### EXCERPT PROVIDED
Highlights & Insights¶
- The triumph of pure regression: This work demonstrates that, for close-range view synthesis, a carefully designed feedforward regression approach can surpass diffusion-based methods that require three orders of magnitude more computation.
- Key engineering insights: Prediction in normalized space (without source view intrinsics), Computation Graph Surgery to resolve perceptual loss OOM issues, and the view-swapping strategy for self-supervised learning without stereo pairs.
- Metric scale support: The output 3D representation carries absolute scale, enabling direct coupling with the physical motion of AR/VR headsets.
- Information bottleneck role of depth adjustment: Regularization forces the network to learn only the minimal necessary information for resolving depth ambiguity, allowing complete removal at inference time.

### EXERCISES TO COMPLETE
1) List the key engineering insights named in the view-synthesis highlights.
2) Answer these from the view-synthesis highlights:
(a) How much more computation do the diffusion-based methods require?
(b) What does the absolute scale of the output 3D representation make possible?
(c) What can be done with depth adjustment at inference time?

### DATA TO EXAMINE
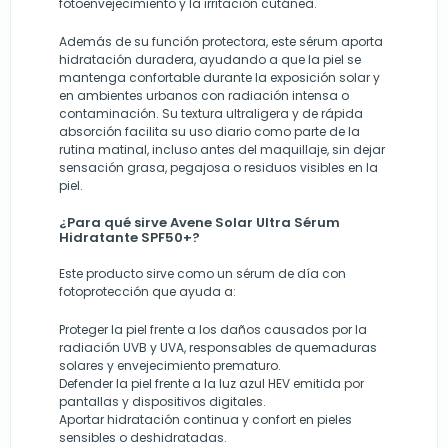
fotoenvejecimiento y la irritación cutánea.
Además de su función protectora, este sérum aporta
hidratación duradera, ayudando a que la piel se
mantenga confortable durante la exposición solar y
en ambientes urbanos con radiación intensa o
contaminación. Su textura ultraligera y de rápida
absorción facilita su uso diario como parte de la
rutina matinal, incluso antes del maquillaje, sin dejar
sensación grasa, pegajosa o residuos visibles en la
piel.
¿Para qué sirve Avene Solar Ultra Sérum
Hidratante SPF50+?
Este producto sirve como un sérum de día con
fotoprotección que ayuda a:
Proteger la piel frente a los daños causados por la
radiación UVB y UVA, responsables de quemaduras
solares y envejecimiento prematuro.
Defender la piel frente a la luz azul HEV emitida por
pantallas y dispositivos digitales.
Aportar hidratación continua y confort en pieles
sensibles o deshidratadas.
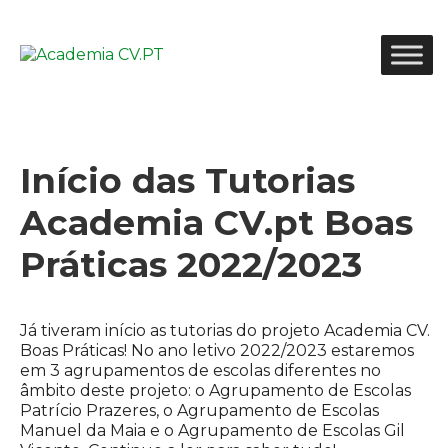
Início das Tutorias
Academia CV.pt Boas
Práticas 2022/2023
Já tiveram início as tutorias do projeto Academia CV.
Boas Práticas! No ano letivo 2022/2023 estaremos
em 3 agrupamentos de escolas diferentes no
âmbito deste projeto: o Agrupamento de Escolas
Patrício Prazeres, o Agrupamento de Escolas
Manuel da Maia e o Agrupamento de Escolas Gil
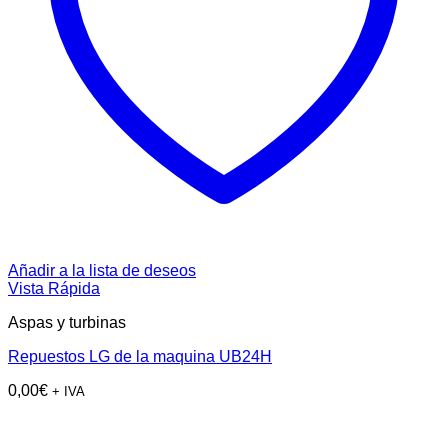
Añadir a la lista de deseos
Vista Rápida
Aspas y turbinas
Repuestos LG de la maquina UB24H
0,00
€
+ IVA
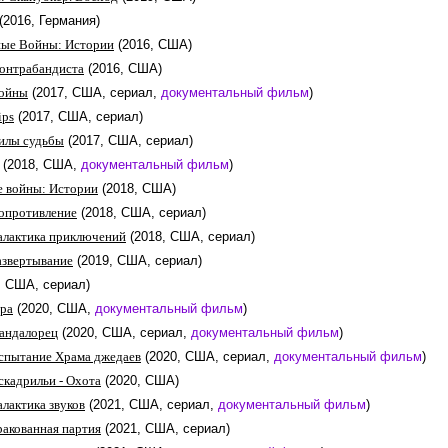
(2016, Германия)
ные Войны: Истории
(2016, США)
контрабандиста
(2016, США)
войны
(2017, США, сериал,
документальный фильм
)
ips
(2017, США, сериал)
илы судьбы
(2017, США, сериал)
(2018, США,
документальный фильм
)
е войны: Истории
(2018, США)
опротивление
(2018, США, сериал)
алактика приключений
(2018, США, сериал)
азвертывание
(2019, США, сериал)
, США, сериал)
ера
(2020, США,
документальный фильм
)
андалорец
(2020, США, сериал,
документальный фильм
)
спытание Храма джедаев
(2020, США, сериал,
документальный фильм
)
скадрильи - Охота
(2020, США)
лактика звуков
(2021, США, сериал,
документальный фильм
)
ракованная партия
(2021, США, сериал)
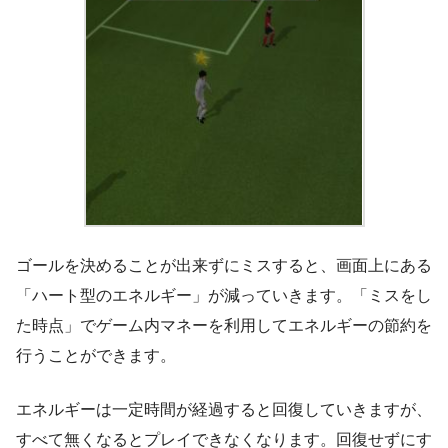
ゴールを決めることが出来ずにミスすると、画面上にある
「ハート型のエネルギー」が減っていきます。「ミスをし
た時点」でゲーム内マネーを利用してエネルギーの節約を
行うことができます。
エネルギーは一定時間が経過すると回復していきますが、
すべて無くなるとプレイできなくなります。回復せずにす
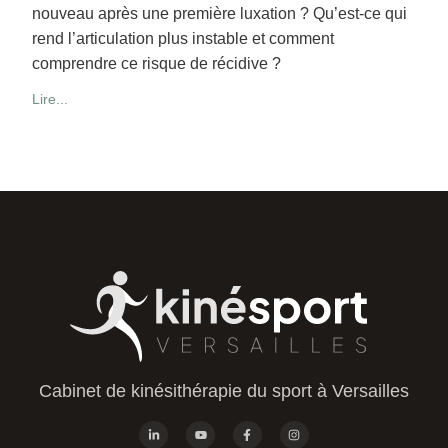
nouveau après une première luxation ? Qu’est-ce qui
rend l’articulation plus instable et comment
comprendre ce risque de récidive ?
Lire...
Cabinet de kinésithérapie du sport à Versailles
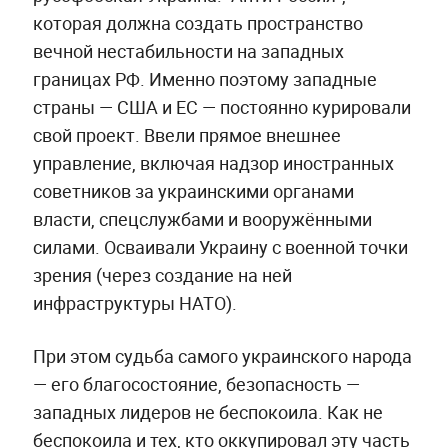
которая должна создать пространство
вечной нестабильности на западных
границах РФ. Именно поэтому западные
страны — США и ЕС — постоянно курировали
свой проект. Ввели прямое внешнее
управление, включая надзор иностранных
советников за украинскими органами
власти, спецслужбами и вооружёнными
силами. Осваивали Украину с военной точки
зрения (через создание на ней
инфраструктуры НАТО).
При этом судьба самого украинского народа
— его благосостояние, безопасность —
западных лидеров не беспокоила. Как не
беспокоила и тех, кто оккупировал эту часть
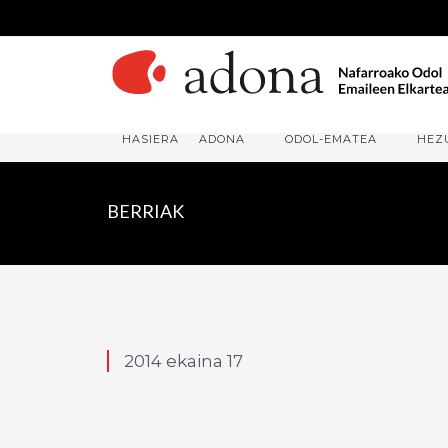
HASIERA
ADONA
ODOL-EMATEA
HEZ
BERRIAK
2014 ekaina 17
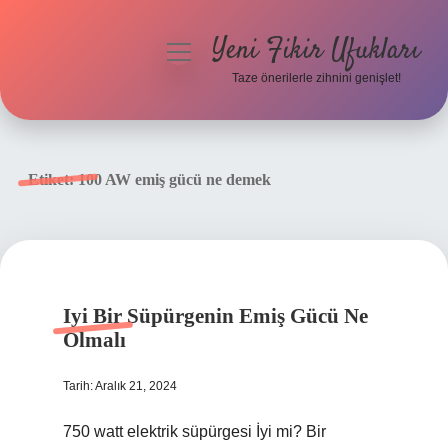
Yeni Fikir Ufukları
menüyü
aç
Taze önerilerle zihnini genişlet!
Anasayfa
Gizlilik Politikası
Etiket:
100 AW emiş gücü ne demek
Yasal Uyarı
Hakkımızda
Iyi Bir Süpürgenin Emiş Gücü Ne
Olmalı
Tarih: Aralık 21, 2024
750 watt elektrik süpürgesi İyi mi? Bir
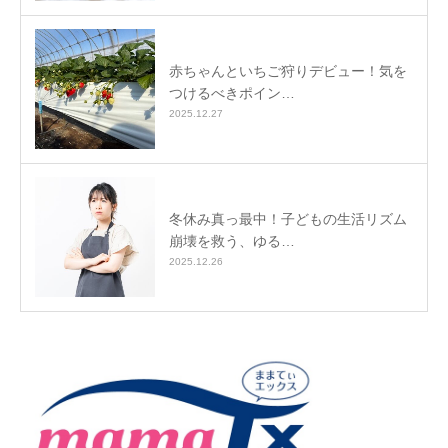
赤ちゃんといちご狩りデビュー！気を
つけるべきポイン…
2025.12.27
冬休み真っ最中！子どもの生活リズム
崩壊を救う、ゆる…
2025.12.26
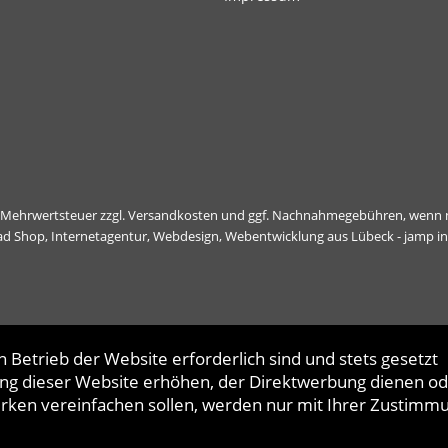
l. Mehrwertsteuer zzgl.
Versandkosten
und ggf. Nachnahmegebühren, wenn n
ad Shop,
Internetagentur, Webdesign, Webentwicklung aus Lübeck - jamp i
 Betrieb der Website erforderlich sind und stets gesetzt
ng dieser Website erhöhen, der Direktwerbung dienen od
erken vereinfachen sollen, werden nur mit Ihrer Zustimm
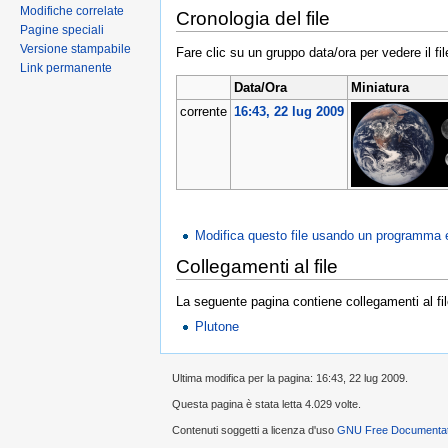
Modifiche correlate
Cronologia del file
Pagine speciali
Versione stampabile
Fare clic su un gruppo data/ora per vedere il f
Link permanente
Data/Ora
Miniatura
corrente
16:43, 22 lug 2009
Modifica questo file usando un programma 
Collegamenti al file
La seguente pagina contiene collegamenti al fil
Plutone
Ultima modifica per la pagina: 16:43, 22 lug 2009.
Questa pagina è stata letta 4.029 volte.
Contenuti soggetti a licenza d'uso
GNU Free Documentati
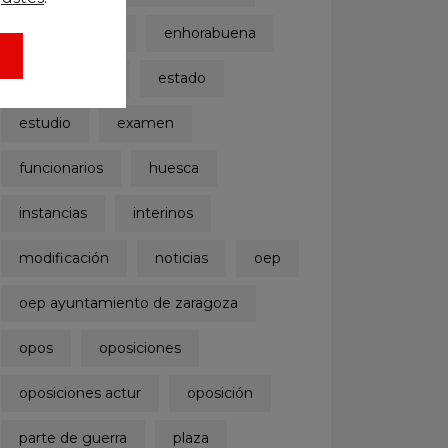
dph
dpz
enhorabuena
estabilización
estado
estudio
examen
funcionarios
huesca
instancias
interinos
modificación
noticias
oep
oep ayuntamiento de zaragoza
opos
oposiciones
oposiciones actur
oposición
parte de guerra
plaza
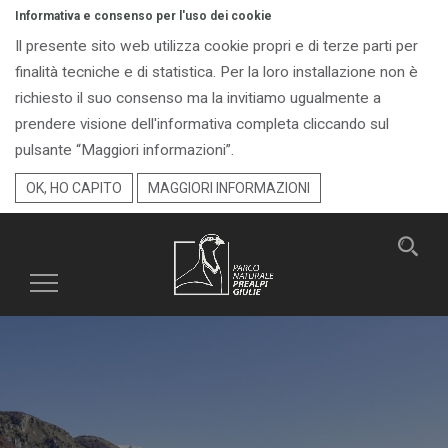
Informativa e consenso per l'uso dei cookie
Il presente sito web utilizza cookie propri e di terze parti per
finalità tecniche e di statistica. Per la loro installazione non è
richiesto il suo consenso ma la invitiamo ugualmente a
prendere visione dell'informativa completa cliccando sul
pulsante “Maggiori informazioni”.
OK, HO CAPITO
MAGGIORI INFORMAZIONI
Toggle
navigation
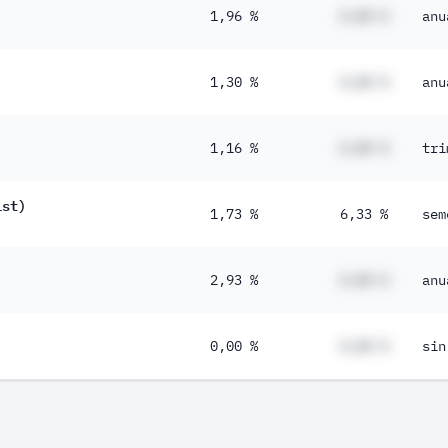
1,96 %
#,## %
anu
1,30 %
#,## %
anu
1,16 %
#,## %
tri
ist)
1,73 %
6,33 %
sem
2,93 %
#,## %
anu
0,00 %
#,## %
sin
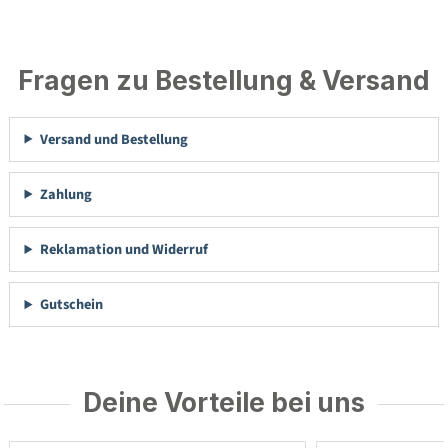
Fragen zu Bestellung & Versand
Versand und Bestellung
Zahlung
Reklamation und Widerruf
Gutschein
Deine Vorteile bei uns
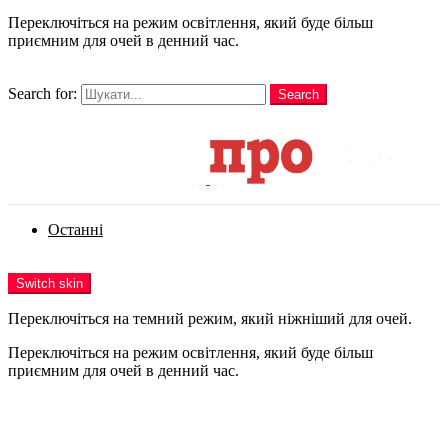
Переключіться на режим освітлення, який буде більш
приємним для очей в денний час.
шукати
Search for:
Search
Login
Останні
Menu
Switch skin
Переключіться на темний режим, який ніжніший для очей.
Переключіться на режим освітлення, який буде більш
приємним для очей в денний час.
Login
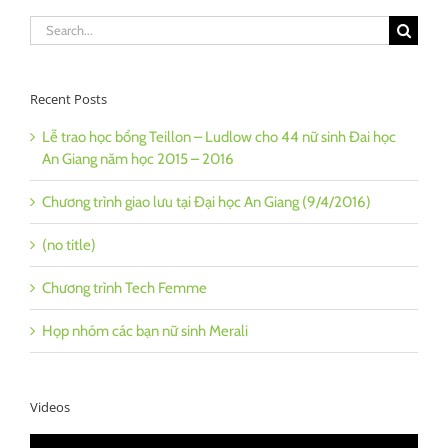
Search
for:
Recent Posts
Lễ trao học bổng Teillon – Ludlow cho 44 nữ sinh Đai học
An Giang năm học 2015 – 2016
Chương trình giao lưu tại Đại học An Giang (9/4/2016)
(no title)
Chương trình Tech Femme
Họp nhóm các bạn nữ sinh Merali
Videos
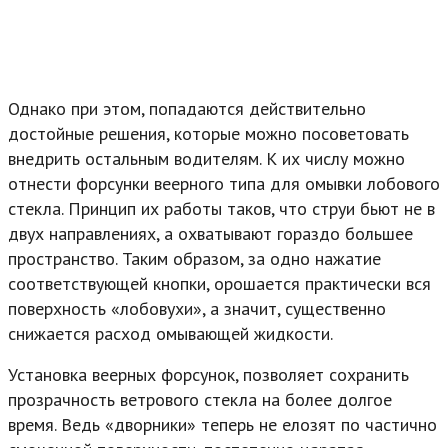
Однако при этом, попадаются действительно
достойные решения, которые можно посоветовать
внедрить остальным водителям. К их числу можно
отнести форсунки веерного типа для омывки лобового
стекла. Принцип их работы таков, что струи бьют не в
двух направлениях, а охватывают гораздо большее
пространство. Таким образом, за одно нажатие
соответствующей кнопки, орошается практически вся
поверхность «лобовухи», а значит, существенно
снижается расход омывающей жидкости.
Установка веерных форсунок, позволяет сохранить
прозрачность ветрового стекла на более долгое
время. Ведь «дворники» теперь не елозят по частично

### WRITTEN RESPONSES
1)
- Prediction in normalized space (without source view intrinsics)
- Computation Graph Surgery to resolve perceptual loss OOM issues
- The view-swapping strategy for self-supervised learning without stereo pairs

2)
(a) Three orders of magnitude more.
(b) Direct coupling with the physical motion of AR/VR headsets.
(c) It can be removed completely.